_PAGE TEXT_.
You know, when you hit, obviously because I'm Grenadian, I hear, I will always hear a Grenadian accent, but because I know Miss Hortense is Jamaican, like I hear the Jamaican accent and when someone from St Vincent, I hear that. When someone from Beijing, you know they're Beijing, I can, I can hear it. So when I'm reading the characters, like automatically my brain, I hear the accents because that's what you grew up around, so you're doing the same when you're writing them. Are you distinctly hearing Miss Hortense speaking or Blossom speaking?

Speaker 1:

yes, yes, I am, yeah, I am, and what's interesting is that, you know, some of the reviews have sort of said they've had to try and get used to the dialogue. You know, or was it sort of? Another question that someone asked me was whether it was a deliberate Did I explicitly think I'm going to write in a kind of patois? And it's absolutely not. It's just how I hear the voices, this is how they speak. So this is how it's translated onto the page and actually the way in which they speak is really important. You know, it goes back to that. You know that what they say and what they don't say, and how they say it, and the subtext, the kind of the humour, the kind of, you know, the straight talking, all of that you get in the dialogue. So I couldn't convey that in any other way other than how it's written on the page is my sense.

_SOURCE MATERIAL_.
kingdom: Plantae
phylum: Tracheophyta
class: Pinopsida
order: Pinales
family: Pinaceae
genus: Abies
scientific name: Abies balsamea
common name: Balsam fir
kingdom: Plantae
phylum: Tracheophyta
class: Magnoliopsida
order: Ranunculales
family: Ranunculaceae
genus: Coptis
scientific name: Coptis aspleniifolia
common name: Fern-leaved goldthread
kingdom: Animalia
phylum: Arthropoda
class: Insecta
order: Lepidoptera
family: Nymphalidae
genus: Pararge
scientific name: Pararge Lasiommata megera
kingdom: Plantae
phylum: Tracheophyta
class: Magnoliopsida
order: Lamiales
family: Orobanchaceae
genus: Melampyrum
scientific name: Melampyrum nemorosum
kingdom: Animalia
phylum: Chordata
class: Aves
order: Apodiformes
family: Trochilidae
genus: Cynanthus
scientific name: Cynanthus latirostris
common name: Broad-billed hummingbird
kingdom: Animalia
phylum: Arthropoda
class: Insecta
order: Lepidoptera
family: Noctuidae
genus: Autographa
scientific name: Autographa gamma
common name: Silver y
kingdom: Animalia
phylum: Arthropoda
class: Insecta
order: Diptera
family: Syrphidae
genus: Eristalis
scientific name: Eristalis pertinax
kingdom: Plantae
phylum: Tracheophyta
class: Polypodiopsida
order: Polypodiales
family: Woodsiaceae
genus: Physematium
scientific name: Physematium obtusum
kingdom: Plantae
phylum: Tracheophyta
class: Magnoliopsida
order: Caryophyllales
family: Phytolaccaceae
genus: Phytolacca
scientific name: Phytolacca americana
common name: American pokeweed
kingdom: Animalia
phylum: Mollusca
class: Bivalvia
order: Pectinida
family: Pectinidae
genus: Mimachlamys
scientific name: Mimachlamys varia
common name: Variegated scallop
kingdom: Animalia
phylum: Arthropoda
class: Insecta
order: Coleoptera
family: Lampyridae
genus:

_WRITTEN TASKS_.
• 1. Turn the entries, everything from the line containing "family: Pectinidae" down to the last entry, into a Markdown table with the columns Row and Entry, numbering each line and leaving out blank lines.
• 2. Go on with the interview about writing characters' dialogue, picking up after its final sentence.

_RESULTS IN ORDER_.
• 1.
| Row | Entry |
|---|---|
| 1 | family: Pectinidae |
| 2 | genus: Mimachlamys |
| 3 | scientific name: Mimachlamys varia |
| 4 | common name: Variegated scallop |
| 5 | kingdom: Animalia |
| 6 | phylum: Arthropoda |
| 7 | class: Insecta |
| 8 | order: Coleoptera |
| 9 | family: Lampyridae |
| 10 | genus: |

• 2.
Speaker 2:

But you know it also in a way, when someone you know says that and I'm not saying they're saying it with any kind of malice or anything, and I'm not saying they're saying it with any kind of malice or anything but when someone says that, there's kind of like, yes, you can write about these black characters, these Caribbean and I'm and I shouldn't even say Caribbean, because it's just generalizing all of us into a lump but you know these Jamaican characters, or Grenadian, or Bajan, st Lucia and everybody, all the individual islands.

Speaker 2:

But even though you're writing about them, you still need to simplify the language to make it palatable for people who are not from these, from these places. And I don't think you would necessarily get that if it was, I'll just say if it was like a white person, english person writing a book about their community, you wouldn't. You, I don't think you'd ever get that. But the fact that someone's saying that, you know this isn't I'm having to do some work, we're doing the work yeah, that's true, it's a really good way of putting it and I hadn't really thought about it in that way.

Speaker 1:

I mean, obviously I want the book to be accessible and I want people to engage with the world, um, but you know, patois is a derivative of english anyway. So it's not like. It's like if you, you can read it, I think, and you can get it, you know, and you can. I don't see that it's not. It's not like a, I don't. I don't think it's inaccessible, I just think, yeah, you just like with any book, you know, you just get into the rhythm of it and then you know, you understand it. But as an author, you know, as I say, to me it comes very naturally to write in the way that I do. So sometimes I do step back and think, oh, is that too much. But it's really helpful for you to hear you say actually like, yeah, like, maybe just do the work and you know, and you'll get it.

Speaker 2:

I think so yeah it's.

Speaker 1:

It's such an intrinsic part of the book. I think that if I wrote the characters on their dialogue in in another way, I think it would change the book completely it wouldn't even.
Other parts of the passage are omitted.